Software Engineers can be quite inventive in the ways they write code without solving important user problems. Some common routes:

  1. Working on their own pet projects over the prioritized business problems - Tech improvement work and engineer-driven projects are part of a healthy organization, but if they consistently replace work that was scoped based on user requests / feedback, they can cause problems
  2. Matching the spec without solving the original problem - This is partially a design/product problem, but its often possible to meet all the stated requirements for a project without solving the original user pain point. Great engineers understand exactly what problem they’re trying to solve with a feature and will always step back to evaluate whether they’re succeeding throughout the development process.
  3. Matching the spec and causing new problems - Oftentimes our efforts to fix cause or expose new problems. When we dodge responsibility by ignoring or hiding those problems instead of openly evaluating tradeoffs or working to improve the solution, we’re not providing all the value we’re capable of.

These are ultimately issues of ownership. When we’re invested in our work, we will want to work on useful problems and make sure they produce real value. If you’re consistently not feeling that way, it may be time to find something else to work on.

In a predictable manner

The challenge and the mission are to find real solutions to real problems on actual schedules with available resources - Fred Brooks

Ok, now we come to the section that is the boring part for many software engineers. But as somebody who has recently converted to the management side of the fence, the ability to ship predictably is incredibly important.

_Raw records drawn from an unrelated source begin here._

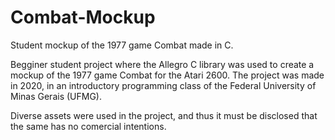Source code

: # Combat-Mockup
Student mockup of the 1977 game Combat made in C.

Begginer student project where the Allegro C library was used to create a mockup of the 1977 game Combat for the Atari 2600. The project was made in 2020, in an introductory programming class of the Federal University of Minas Gerais (UFMG).

Diverse assets were used in the project, and thus it must be disclosed that the same has no comercial intentions.
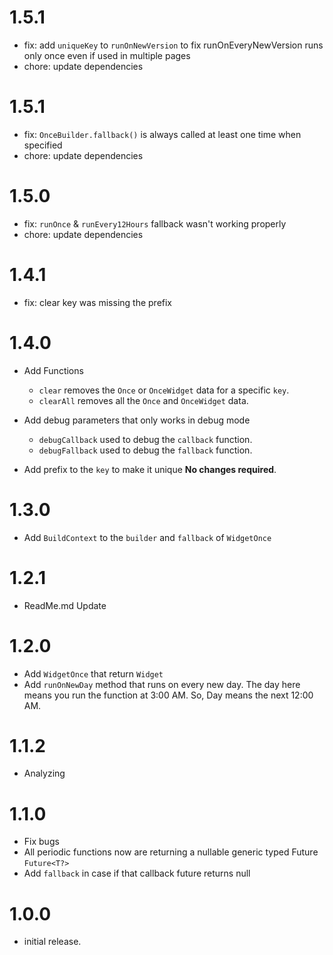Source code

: # 1.5.1

- fix: add `uniqueKey` to `runOnNewVersion` to fix runOnEveryNewVersion runs only once even if used in multiple pages
- chore: update dependencies

# 1.5.1

- fix: `OnceBuilder.fallback()` is always called at least one time when specified
- chore: update dependencies

# 1.5.0

- fix: `runOnce` & `runEvery12Hours` fallback wasn't working properly
- chore: update dependencies

# 1.4.1

- fix: clear key was missing the prefix 

# 1.4.0

- Add Functions
  * `clear` removes the `Once` or `OnceWidget` data for a specific `key`.
  * `clearAll` removes all the `Once` and `OnceWidget` data.
   
- Add debug parameters that only works in debug mode
  * `debugCallback` used to debug the `callback` function.
  * `debugFallback` used to debug the `fallback` function.

- Add prefix to the `key` to make it unique **No changes required**.

# 1.3.0

- Add `BuildContext` to the `builder` and `fallback` of `WidgetOnce`
 
# 1.2.1

- ReadMe.md Update 

# 1.2.0

- Add `WidgetOnce` that return `Widget`
- Add `runOnNewDay` method that runs on every new day.
  The day here means you run the function at 3:00 AM. So, Day means
  the next 12:00 AM.

# 1.1.2

- Analyzing
# 1.1.0

- Fix bugs
- All periodic functions now are returning a nullable generic typed Future `Future<T?>`
- Add `fallback`  in case if that callback future returns null

# 1.0.0

- initial release.
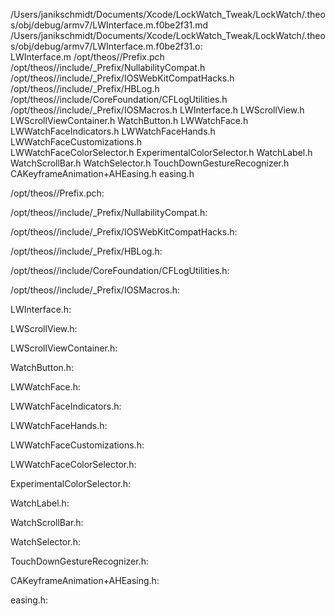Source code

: /Users/janikschmidt/Documents/Xcode/LockWatch_Tweak/LockWatch/.theos/obj/debug/armv7/LWInterface.m.f0be2f31.md /Users/janikschmidt/Documents/Xcode/LockWatch_Tweak/LockWatch/.theos/obj/debug/armv7/LWInterface.m.f0be2f31.o: \
  LWInterface.m /opt/theos//Prefix.pch \
  /opt/theos//include/_Prefix/NullabilityCompat.h \
  /opt/theos//include/_Prefix/IOSWebKitCompatHacks.h \
  /opt/theos//include/_Prefix/HBLog.h \
  /opt/theos//include/CoreFoundation/CFLogUtilities.h \
  /opt/theos//include/_Prefix/IOSMacros.h LWInterface.h LWScrollView.h \
  LWScrollViewContainer.h WatchButton.h LWWatchFace.h \
  LWWatchFaceIndicators.h LWWatchFaceHands.h LWWatchFaceCustomizations.h \
  LWWatchFaceColorSelector.h ExperimentalColorSelector.h WatchLabel.h \
  WatchScrollBar.h WatchSelector.h TouchDownGestureRecognizer.h \
  CAKeyframeAnimation+AHEasing.h easing.h

/opt/theos//Prefix.pch:

/opt/theos//include/_Prefix/NullabilityCompat.h:

/opt/theos//include/_Prefix/IOSWebKitCompatHacks.h:

/opt/theos//include/_Prefix/HBLog.h:

/opt/theos//include/CoreFoundation/CFLogUtilities.h:

/opt/theos//include/_Prefix/IOSMacros.h:

LWInterface.h:

LWScrollView.h:

LWScrollViewContainer.h:

WatchButton.h:

LWWatchFace.h:

LWWatchFaceIndicators.h:

LWWatchFaceHands.h:

LWWatchFaceCustomizations.h:

LWWatchFaceColorSelector.h:

ExperimentalColorSelector.h:

WatchLabel.h:

WatchScrollBar.h:

WatchSelector.h:

TouchDownGestureRecognizer.h:

CAKeyframeAnimation+AHEasing.h:

easing.h:
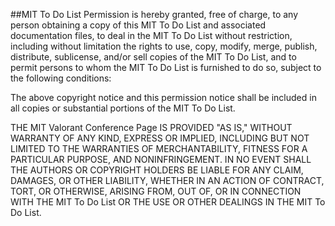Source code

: ##MIT To Do List
Permission is hereby granted, free of charge, to any person obtaining a copy of this MIT To Do List and associated documentation files, to deal in the MIT To Do List without restriction, including without limitation the rights to use, copy, modify, merge, publish, distribute, sublicense, and/or sell copies of the MIT To Do List, and to permit persons to whom the MIT To Do List is furnished to do so, subject to the following conditions:

The above copyright notice and this permission notice shall be included in all copies or substantial portions of the MIT To Do List.

THE MIT Valorant Conference Page IS PROVIDED "AS IS," WITHOUT WARRANTY OF ANY KIND, EXPRESS OR IMPLIED, INCLUDING BUT NOT LIMITED TO THE WARRANTIES OF MERCHANTABILITY, FITNESS FOR A PARTICULAR PURPOSE, AND NONINFRINGEMENT. IN NO EVENT SHALL THE AUTHORS OR COPYRIGHT HOLDERS BE LIABLE FOR ANY CLAIM, DAMAGES, OR OTHER LIABILITY, WHETHER IN AN ACTION OF CONTRACT, TORT, OR OTHERWISE, ARISING FROM, OUT OF, OR IN CONNECTION WITH THE MIT To Do List OR THE USE OR OTHER DEALINGS IN THE MIT To Do List.
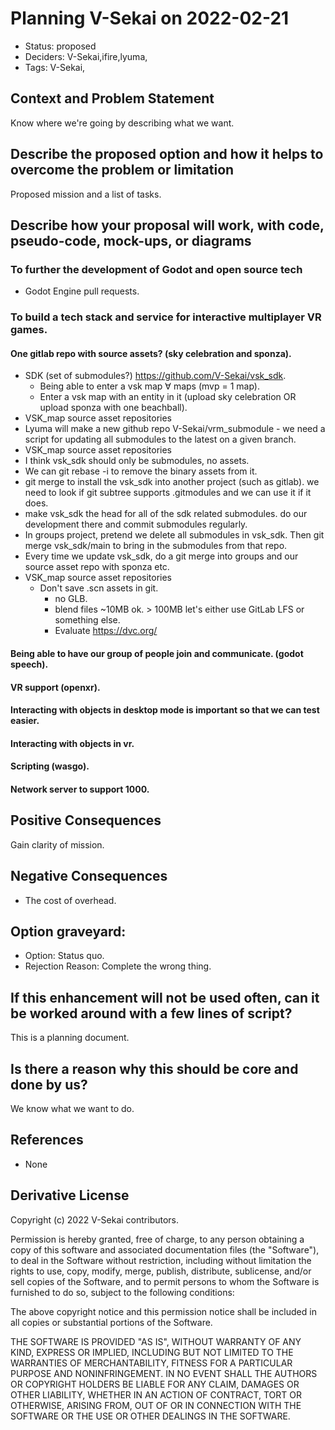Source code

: # Planning V-Sekai on 2022-02-21

- Status: proposed <!-- draft | rejected | accepted | deprecated | superseded by -->
- Deciders: V-Sekai,ifire,lyuma,
- Tags: V-Sekai,

## Context and Problem Statement

Know where we're going by describing what we want.

## Describe the proposed option and how it helps to overcome the problem or limitation

Proposed mission and a list of tasks.

## Describe how your proposal will work, with code, pseudo-code, mock-ups, or diagrams

### To further the development of Godot and open source tech

- Godot Engine pull requests.

### To build a tech stack and service for interactive multiplayer VR games.

#### One gitlab repo with source assets? (sky celebration and sponza).
  * SDK (set of submodules?) https://github.com/V-Sekai/vsk_sdk.
     * Being able to enter a vsk map ∀ maps (mvp = 1 map). 
     * Enter a vsk map with an entity in it (upload sky celebration OR upload sponza with one beachball). 
  * VSK_map source asset repositories
  * Lyuma will make a new github repo V-Sekai/vrm_submodule - we need a script for updating all submodules to the latest on a given branch.
  * VSK_map source asset repositories 
  * I think vsk_sdk should only be submodules, no assets. 
  * We can git rebase -i to remove the binary assets from it. 
  * git merge to install the vsk_sdk into another project (such as gitlab). we need to look if git subtree supports .gitmodules and we can use it if it does. 
  * make vsk_sdk the head for all of the sdk related submodules. do our development there and commit submodules regularly. 
  * In groups project, pretend we delete all submodules in vsk_sdk. Then git merge vsk_sdk/main to bring in the submodules from that repo. 
  * Every time we update vsk_sdk, do a git merge into groups and our source asset repo with sponza etc.
  * VSK_map source asset repositories 
     * Don't save .scn assets in git.
        *   no GLB. 
        *   blend files ~10MB ok. > 100MB let's either use GitLab LFS or something else.
        *   Evaluate https://dvc.org/
#### Being able to have our group of people join and communicate. (godot speech).
#### VR support (openxr). 
#### Interacting with objects in desktop mode is important so that we can test easier.
#### Interacting with objects in vr.
#### Scripting (wasgo).
#### Network server to support 1000.

## Positive Consequences <!-- optional -->

Gain clarity of mission.

## Negative Consequences <!-- optional -->

- The cost of overhead.

## Option graveyard: <!-- same as above -->

- Option: Status quo. <!-- [List the proposed options no longer open for consideration.] -->
- Rejection Reason: Complete the wrong thing. <!-- [List the reasons for the rejection: (the Bad traits)] -->

## If this enhancement will not be used often, can it be worked around with a few lines of script?

This is a planning document. 

## Is there a reason why this should be core and done by us?

We know what we want to do.

## References <!-- optional and numbers of links can vary -->

- None

## Derivative License

Copyright (c) 2022 V-Sekai contributors.

Permission is hereby granted, free of charge, to any person obtaining a copy
of this software and associated documentation files (the "Software"), to deal
in the Software without restriction, including without limitation the rights
to use, copy, modify, merge, publish, distribute, sublicense, and/or sell
copies of the Software, and to permit persons to whom the Software is
furnished to do so, subject to the following conditions:

The above copyright notice and this permission notice shall be included in all
copies or substantial portions of the Software.

THE SOFTWARE IS PROVIDED "AS IS", WITHOUT WARRANTY OF ANY KIND, EXPRESS OR
IMPLIED, INCLUDING BUT NOT LIMITED TO THE WARRANTIES OF MERCHANTABILITY,
FITNESS FOR A PARTICULAR PURPOSE AND NONINFRINGEMENT. IN NO EVENT SHALL THE
AUTHORS OR COPYRIGHT HOLDERS BE LIABLE FOR ANY CLAIM, DAMAGES OR OTHER
LIABILITY, WHETHER IN AN ACTION OF CONTRACT, TORT OR OTHERWISE, ARISING FROM,
OUT OF OR IN CONNECTION WITH THE SOFTWARE OR THE USE OR OTHER DEALINGS IN THE
SOFTWARE.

It’s important for software engineers to ship predictably in 2 senses:

  1. There is ongoing understanding of when something is likely to ship among the people who need to know
  2. There is ongoing understanding of how something will work when it will ship among the people who need to know.

Estimating software engineering projects is not an exact science. Nobody reasonable expects estimation perfection from software engineers, especially those new to the field. Instead we aim to be as accurate as possible, and especially to be transparent as those estimates change over time.

When we encounter obstacles, it’s important to be realistic about what they mean to schedules and update the important people in a timely manner.

For those working on a product team that may be a manager and a PM, for those building something solo, that may be the customers or internal users of the software directly. It’s never fun to say something is going to be late, but its always better to say that we’ll miss a date that is 2 weeks away than to tell somebody for the first time that you’ve missed the date that was 2 days ago.

Communicating about the scope of work is just as important as schedule. If we find out a piece of a feature is unfeasable or we dropped it due to time pressure, its important to communicate that. Depending on your team/product, that may mean sharing with people directly, updating documentation, or just making the new behavior clear in an interface.

It’s a process

Nobody starts out their first software engineering job with a fully evolved sense of how to estimate, scope and document their work. Most have no clue how to think about building a system to be scalable or when to escalate problems to other members of the team. These are skills learned through hard experience. Make sure to always be reflecting on what you’re experiencing though. Experience combined with reflection is a powerful mixture, and eventually will lead to growth. Good luck!